◆ Lo que harás
1. Según el texto sobre Haití, ¿qué porcentaje de su masa forestal conserva el país?
2. Reproduce sin cambios el fragmento del texto sobre Haití que empieza en "En ese otro mundo que es" y termina en "su masa forestal.".
3. Prolonga el texto sobre Haití a partir de su última oración.

◆ Texto mostrado
+++

Haití es una realidad que, hasta hoy, para nosotros resultaba lejana y exótica, pero, como tristemente suele suceder, la tragedia la ha colocado en el mapa para recordarnos que, como decía Paul Éluard, "hay otros mundos, pero están en este".

En ese otro mundo que es Haití la mayor parte de la población -ya ni eso- malvivía con unos pocos dólares al mes, en el mejor de los casos (la renta per cápita es de 700 dólares) y el 80% de los ciudadanos, los más pobres de América, no come cada día. En ese otro mundo que hoy se nos ha hecho realidad de golpe, no hay industria, y la economía se sostiene con la agricultura y la pesca, en un lugar que sólo conserva el 2% de su masa forestal.

+++

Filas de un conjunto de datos
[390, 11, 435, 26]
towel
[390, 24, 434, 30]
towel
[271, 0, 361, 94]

+++

◆ Respuestas por tarea
1. El 2%.

2.
En ese otro mundo que es Haití la mayor parte de la población -ya ni eso- malvivía con unos pocos dólares al mes, en el mejor de los casos (la renta per cápita es de 700 dólares) y el 80% de los ciudadanos, los más pobres de América, no come cada día. En ese otro mundo que hoy se nos ha hecho realidad de golpe, no hay industria, y la economía se sostiene con la agricultura y la pesca, en un lugar que sólo conserva el 2% de su masa forestal.

3.
Estos días se ha venido a añadir a la macabra suma de desgracias un nuevo terremoto que ha destrozado aún más un lugar explotado en los tiempos de la colonización y, tras su proceso revolucionario y su independencia -que marcó un hito en la abolición de la esclavitud-, esquilmada por los sucesivos gobernantes y sometida a una inestabilidad política casi perenne.

Mirándonos en los ojos de Haití, nuestros problemas parecen mucho más pequeños. Porque tras la catástrofe, que azota siempre con más virulencia a los débiles, vendrá una reconstrucción que tardará años, que quizá no vean concluida nuestros hijos.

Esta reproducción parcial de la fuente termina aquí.